Catanzaro - Le Dune di Giovino, modello di sostenibilità e sviluppo
Il consigliere comunale Carpino: «Quello che era considerato un lembo di spiaggia trascurato è oggi diventato il simbolo della sensibilità ambientale»
Catanzaro - Le Dune di Giovino a Catanzaro si stanno rivelando un esempio concreto di come l'investimento nel ripristino ambientale possa coniugarsi con la crescita economica, sfidando le tendenze di un tempo che vedevano l'area come un potenziale spazio da destinare alla cementificazione. "Quello che fino a poco tempo fa era considerato un lembo di spiaggia trascurato, potenzialmente destinato alla cementificazione o alla costruzione di un altro stabilimento balneare, è oggi diventato il simbolo della sensibilità ambientale del capoluogo calabrese", afferma il consigliere comunale Alberto Carpino.
La trasformazione delle Dune di Giovino in una Riserva Naturale, infatti, è stata possibile grazie all'impegno di un gruppo di cittadini competenti e motivati, che hanno saputo proporre un progetto alle istituzioni per restituire l'area alla collettività in modo sostenibile. "Questa trasformazione è stata possibile grazie alla visione e all’impegno di chi ha creduto nella necessità di tutelare il nostro patrimonio naturale", aggiunge Carpino.

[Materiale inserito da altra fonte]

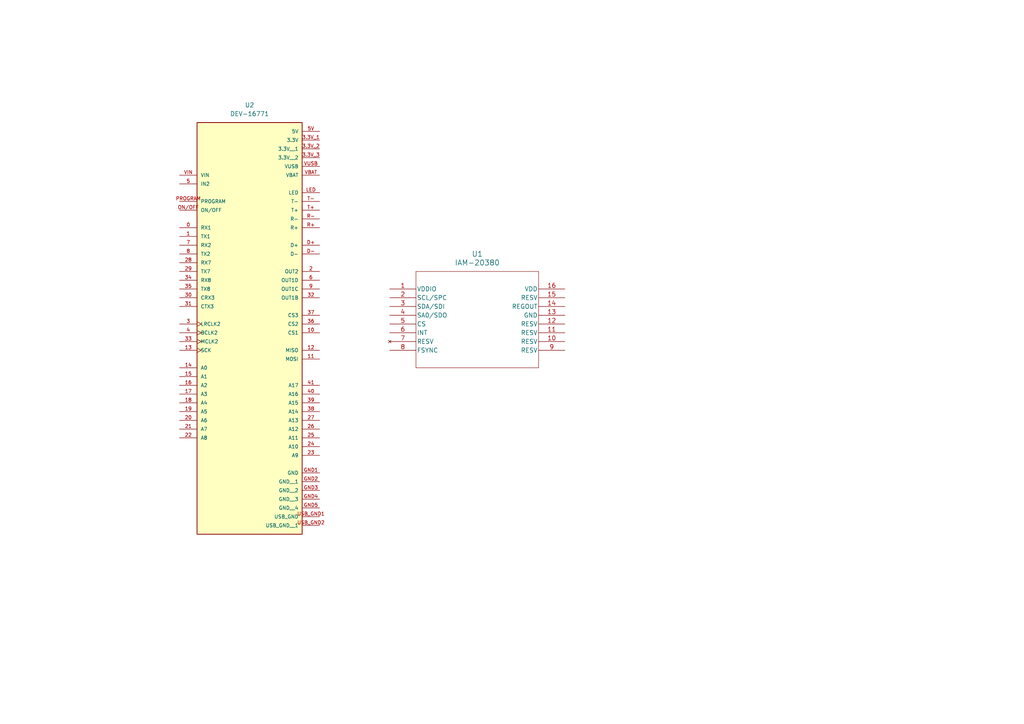
<source format=kicad_sch>
(kicad_sch
	(version 20250114)
	(generator "eeschema")
	(generator_version "9.0")
	(uuid "6b7e38cf-6874-4f58-983d-8fef6ce6e8b8")
	(paper "A4")
	
	(symbol
		(lib_id "DEV-16771:DEV-16771")
		(at 72.39 86.36 0)
		(unit 1)
		(exclude_from_sim no)
		(in_bom yes)
		(on_board yes)
		(dnp no)
		(fields_autoplaced yes)
		(uuid "03b05456-93c3-4223-a31b-90b33ebcb04d")
		(property "Reference" "U2"
			(at 72.39 30.48 0)
			(effects
				(font
					(size 1.27 1.27)
				)
			)
		)
		(property "Value" "DEV-16771"
			(at 72.39 33.02 0)
			(effects
				(font
					(size 1.27 1.27)
				)
			)
		)
		(property "Footprint" "DEV-16771:MODULE_DEV-16771"
			(at 72.39 86.36 0)
			(effects
				(font
					(size 1.27 1.27)
				)
				(justify bottom)
				(hide yes)
			)
		)
		(property "Datasheet" ""
			(at 72.39 86.36 0)
			(effects
				(font
					(size 1.27 1.27)
				)
				(hide yes)
			)
		)
		(property "Description" ""
			(at 72.39 86.36 0)
			(effects
				(font
					(size 1.27 1.27)
				)
				(hide yes)
			)
		)
		(property "PARTREV" "4.1"
			(at 72.39 86.36 0)
			(effects
				(font
					(size 1.27 1.27)
				)
				(justify bottom)
				(hide yes)
			)
		)
		(property "MANUFACTURER" "SparkFun Electronics"
			(at 72.39 86.36 0)
			(effects
				(font
					(size 1.27 1.27)
				)
				(justify bottom)
				(hide yes)
			)
		)
		(property "MAXIMUM_PACKAGE_HEIGHT" "4.07mm"
			(at 72.39 86.36 0)
			(effects
				(font
					(size 1.27 1.27)
				)
				(justify bottom)
				(hide yes)
			)
		)
		(property "STANDARD" "Manufacturer recommendations"
			(at 72.39 86.36 0)
			(effects
				(font
					(size 1.27 1.27)
				)
				(justify bottom)
				(hide yes)
			)
		)
		(pin "VIN"
			(uuid "3a2f2db1-cafa-47b8-a85f-1f31ead7e905")
		)
		(pin "0"
			(uuid "4cd2462b-78fd-43ed-8d78-f097176ce97d")
		)
		(pin "5"
			(uuid "8f30c23c-8ce2-41a7-9edb-ced34fe245b4")
		)
		(pin "29"
			(uuid "9d289580-ae90-4156-9d01-ce7474a968b0")
		)
		(pin "28"
			(uuid "a7398485-2326-4d75-b43c-5dbb4067e0e0")
		)
		(pin "PROGRAM"
			(uuid "6df3d125-6ea6-4d28-8026-250f1719459c")
		)
		(pin "ON/OFF"
			(uuid "076b76ce-8135-4239-8880-5814e8585623")
		)
		(pin "1"
			(uuid "e95f9601-8afa-4c81-b2c4-87a21f9f25b0")
		)
		(pin "7"
			(uuid "8a014679-a557-4f93-9002-9a6be9fc5aa5")
		)
		(pin "8"
			(uuid "3bf57de4-8fb9-49bf-a280-d92e619da8e9")
		)
		(pin "34"
			(uuid "4b079748-2220-40f6-bb55-c2232db4d0fb")
		)
		(pin "35"
			(uuid "36457d45-2055-43ef-af1f-a5ed65d79497")
		)
		(pin "VUSB"
			(uuid "261fd1db-7e9f-4f23-8691-6f3dcb5c503d")
		)
		(pin "5V"
			(uuid "61dc85e7-683b-4153-a494-734e6d890114")
		)
		(pin "30"
			(uuid "0383dbd0-f5c1-4b6a-97cc-87335e321bef")
		)
		(pin "31"
			(uuid "e7f8f58e-bc7b-47d1-94e7-d9bdb67ca6e3")
		)
		(pin "14"
			(uuid "f4341165-f54e-4d03-a828-cab273fb7c45")
		)
		(pin "18"
			(uuid "049d5b2c-8132-474d-a972-efd7edb094f6")
		)
		(pin "22"
			(uuid "2441899a-5201-4bf0-9994-0863dd7b755a")
		)
		(pin "15"
			(uuid "6e514f2d-c617-4ab2-be5c-93caffcccb7d")
		)
		(pin "3.3V_1"
			(uuid "bdbb98a4-f455-4a32-8e11-e81678d78878")
		)
		(pin "36"
			(uuid "8669d0cf-e186-4477-aa82-bac8e126144e")
		)
		(pin "21"
			(uuid "ebebf2b1-6db8-470c-aebf-6d1a30bd158a")
		)
		(pin "D-"
			(uuid "7d2f259d-b66d-4616-b91d-514b64b7ddf7")
		)
		(pin "3"
			(uuid "884e7527-90db-42ed-8fd6-3e9c509ef0fd")
		)
		(pin "4"
			(uuid "76fc2eed-fb06-41f3-bb5b-b4b07f5d90a4")
		)
		(pin "33"
			(uuid "867ece0d-5745-4260-940c-479505014637")
		)
		(pin "16"
			(uuid "0cf6e18e-3ff6-4529-a92e-af56d1f6f7cc")
		)
		(pin "T-"
			(uuid "f51ff655-9d2d-4792-8aa1-71066fb98e2e")
		)
		(pin "R+"
			(uuid "bf093b9d-340a-493c-9617-6b8fc3203c62")
		)
		(pin "3.3V_3"
			(uuid "9781fdfe-a6dd-42ea-bb64-4b65d94c5ef4")
		)
		(pin "20"
			(uuid "f286f5e7-4f77-4db3-a274-042aa5d8b287")
		)
		(pin "VBAT"
			(uuid "acc3cd5b-7ae1-413e-bcf0-97cc1921511d")
		)
		(pin "13"
			(uuid "0bb5e86a-5a10-4128-9735-1e48b9d1107f")
		)
		(pin "19"
			(uuid "876277b6-1724-47ce-8795-f2ec3414882c")
		)
		(pin "17"
			(uuid "ec9dad50-d2d5-45c4-9755-06d766bdd2f7")
		)
		(pin "3.3V_2"
			(uuid "9938b4ce-5073-4fb7-8b0b-5041c5f098ea")
		)
		(pin "LED"
			(uuid "b54d3a1d-dd2e-4781-98ec-81c26e50b9cb")
		)
		(pin "T+"
			(uuid "c6e9243e-8acd-43d6-9ed6-f326ad00a727")
		)
		(pin "R-"
			(uuid "b58b5636-8921-4da6-8884-07f736948be4")
		)
		(pin "6"
			(uuid "4421da26-3d2e-4cf0-a231-9a118664ca9a")
		)
		(pin "32"
			(uuid "c205dc61-7e9b-47d2-9edc-ebe822bbeddb")
		)
		(pin "9"
			(uuid "3770afff-d6fd-4eb5-8b45-aa59a2e8d6b7")
		)
		(pin "2"
			(uuid "e0002e13-e8f3-4476-8470-e4b51a45265f")
		)
		(pin "D+"
			(uuid "2731dab5-bd2f-4ee6-aff1-33d3d76da446")
		)
		(pin "37"
			(uuid "34608036-a7e9-46e5-a1d1-38b4365d2d36")
		)
		(pin "26"
			(uuid "fcb0f244-bea7-42dc-8a85-bc57afe7830b")
		)
		(pin "27"
			(uuid "478df980-b8d5-4053-8845-1d4b032acd06")
		)
		(pin "GND1"
			(uuid "2a3289c3-e1fc-4927-b089-2d2c6c385916")
		)
		(pin "23"
			(uuid "69cfe4a1-bd77-40ec-9e60-cbf721dc7af1")
		)
		(pin "GND4"
			(uuid "b1f3870d-b361-4f63-8614-6b4daaa36c7a")
		)
		(pin "25"
			(uuid "5ea6115d-53a6-49c0-b5a0-cd79cdaadf1e")
		)
		(pin "USB_GND1"
			(uuid "75f3c410-691a-47d1-a693-0ebaa23ddb45")
		)
		(pin "39"
			(uuid "6f881eb8-0060-46e0-b23d-3b465bbe8f31")
		)
		(pin "38"
			(uuid "225311e2-cdb6-4272-a8fd-8e3cf382d1f5")
		)
		(pin "GND2"
			(uuid "81ec3296-ac29-46fd-8eed-625c9108c2cf")
		)
		(pin "12"
			(uuid "13870d84-badd-4efe-9894-03f7aec67631")
		)
		(pin "10"
			(uuid "b1af32b6-b6f8-4c49-8818-df11cf11b489")
		)
		(pin "11"
			(uuid "befc5dcd-5e5f-4d5c-9129-55b52d378422")
		)
		(pin "24"
			(uuid "a3876f2b-dc87-449b-89ef-0c5143551c4b")
		)
		(pin "GND3"
			(uuid "4c991d03-6508-4374-93db-3f4e4d38777b")
		)
		(pin "41"
			(uuid "8197bea4-681b-45ba-a04e-89c3eb2fdde6")
		)
		(pin "40"
			(uuid "74fee041-95af-4cc3-899f-892dab02cdb3")
		)
		(pin "USB_GND2"
			(uuid "3c1bed15-9d34-4183-860f-6e262f08952f")
		)
		(pin "GND5"
			(uuid "8103d50b-5e5c-4663-a4d1-7325fe9f40c1")
		)
		(instances
			(project ""
				(path "/6b7e38cf-6874-4f58-983d-8fef6ce6e8b8"
					(reference "U2")
					(unit 1)
				)
			)
		)
	)
	(symbol
		(lib_id "2025-10-22_23-56-09:IAM-20380")
		(at 113.03 83.82 0)
		(unit 1)
		(exclude_from_sim no)
		(in_bom yes)
		(on_board yes)
		(dnp no)
		(fields_autoplaced yes)
		(uuid "22518ad7-d434-417f-82fa-e9b2634a4fd3")
		(property "Reference" "U1"
			(at 138.43 73.66 0)
			(effects
				(font
					(size 1.524 1.524)
				)
			)
		)
		(property "Value" "IAM-20380"
			(at 138.43 76.2 0)
			(effects
				(font
					(size 1.524 1.524)
				)
			)
		)
		(property "Footprint" "IAM-20380_IVS"
			(at 113.03 83.82 0)
			(effects
				(font
					(size 1.27 1.27)
					(italic yes)
				)
				(hide yes)
			)
		)
		(property "Datasheet" "IAM-20380"
			(at 113.03 83.82 0)
			(effects
				(font
					(size 1.27 1.27)
					(italic yes)
				)
				(hide yes)
			)
		)
		(property "Description" ""
			(at 113.03 83.82 0)
			(effects
				(font
					(size 1.27 1.27)
				)
				(hide yes)
			)
		)
		(pin "1"
			(uuid "4faac7cd-b265-4460-a00a-5551d968c8cf")
		)
		(pin "2"
			(uuid "9dca30c8-516a-4c68-ad09-7b34c5cc1b27")
		)
		(pin "3"
			(uuid "0488610d-4b9a-4c45-ac8f-dd0f2baffd78")
		)
		(pin "4"
			(uuid "fdbe62cc-c23e-4cc9-a71c-c8c0c00c2c60")
		)
		(pin "5"
			(uuid "8dc9b2c3-94c9-454a-90b6-41e127ab6af3")
		)
		(pin "6"
			(uuid "e9f9482c-81f4-49d6-9b23-4cdf56cfc906")
		)
		(pin "8"
			(uuid "2ebf4521-2ba4-4ab1-99ed-40d1538af731")
		)
		(pin "7"
			(uuid "096822f5-e632-4730-8889-f46a376d3b1a")
		)
		(pin "16"
			(uuid "8e83d312-6863-420c-a47b-d64d0cb85353")
		)
		(pin "14"
			(uuid "3adb0cda-532e-403b-91a5-0ceead59ed2f")
		)
		(pin "11"
			(uuid "d12489e1-952d-4b67-93c2-12cab3ae4456")
		)
		(pin "15"
			(uuid "c512ae2c-ba7a-48cb-8e77-e4b653b0890b")
		)
		(pin "12"
			(uuid "9406fd03-515d-48e0-ba2b-692d79e53c68")
		)
		(pin "10"
			(uuid "647c3960-d98a-454c-9ddd-9adbdf4ffbb5")
		)
		(pin "13"
			(uuid "0af7ed3b-31f6-4a69-9bf1-c4666427dc58")
		)
		(pin "9"
			(uuid "efe0ce91-322f-4374-aef0-148a491fb446")
		)
		(instances
			(project ""
				(path "/6b7e38cf-6874-4f58-983d-8fef6ce6e8b8"
					(reference "U1")
					(unit 1)
				)
			)
		)
	)
	(sheet_instances
		(path "/"
			(page "1")
		)
	)
	(embedded_fonts no)
)

</source>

Sul piano economico, il progetto ha acquisito solidità grazie a flussi finanziari importanti che garantiscono la gestione ordinaria dell'area. In particolare, il Comune di Catanzaro ha siglato una convenzione con la Regione Calabria, che prevede un budget annuo di 50.000 euro per il mantenimento del sistema dunale. Inoltre, attraverso bandi regionali per la riqualificazione del territorio, sono stati ottenuti ulteriori fondi: 119.000 euro per Italia Nostra APS e 98.000 euro per l’Associazione Dune di Giovino. Questi finanziamenti hanno l'obiettivo di trasformare il sito non solo in un'area protetta, ma anche in un polo di attrazione per turisti, scolaresche e ricercatori.
"Grazie a questi fondi, le Dune di Giovino non sono più solo un luogo di passaggio, ma un’area che offre occasioni di crescita culturale e scientifica", sottolinea Carpino. L’aspetto della ricerca è infatti un altro pilastro fondamentale del progetto, con l'Amministrazione Comunale che ha attivato una collaborazione con il Dipartimento di Agraria dell’Università Mediterranea di Reggio Calabria per un'indagine floristico-vegetazionale. I primi dati scientifici, attesi a breve, guideranno le future azioni di ripristino e conservazione.
In aggiunta, il monitoraggio della salute delle piante è un altro passo importante nella tutela dell’ambiente. Una convenzione tra l'Assessora all’Ambiente Irene Colosimo e il Direttore del Dipartimento Marco Poiana ha portato all’utilizzo di un tomografo, strumento per l'analisi non invasiva delle piante. Il progetto coinvolge anche gli studenti dell'Istituto "V. Emanuele II-B. Chimirri" di Catanzaro, che partecipano alle attività di PCTO (alternanza scuola-lavoro), creando così un perfetto esempio di cooperazione tra istituzioni.
L’aspetto scientifico e educativo, quindi, si intreccia perfettamente con le potenzialità economiche legate al turismo sostenibile. Il futuro del progetto include anche la rimozione di specie invasive, come il "Cenchrus setaceus", una graminacea esotica che minaccia la biodiversità locale. "L’obiettivo è creare una rete di siti naturalistici, bonificati e fruibili, che possano costituire un volano per un turismo ecosostenibile e destagionalizzato", conclude Carpino.
In un settore turistico tradizionalmente limitato alla stagione estiva, valorizzare il patrimonio naturale esistente offre un’opportunità per creare percorsi professionali stabili, come l'escursionismo e il turismo esperienziale. Questo non solo arricchirà il tessuto socio-economico locale, ma contribuirà anche a un modello di sviluppo che rispetta l’ambiente e le generazioni future.
In conclusione, le Dune di Giovino rappresentano una strategia concreta e sostenibile per preservare la bellezza naturale della Calabria e garantirne il godimento anche alle generazioni future. "Non è un libro dei sogni, ma una visione realizzabile", afferma Carpino. "Si tratta di riconoscere ai nostri nipoti il diritto di godere della bellezza naturale che abbiamo avuto la fortuna di ricevere in eredità".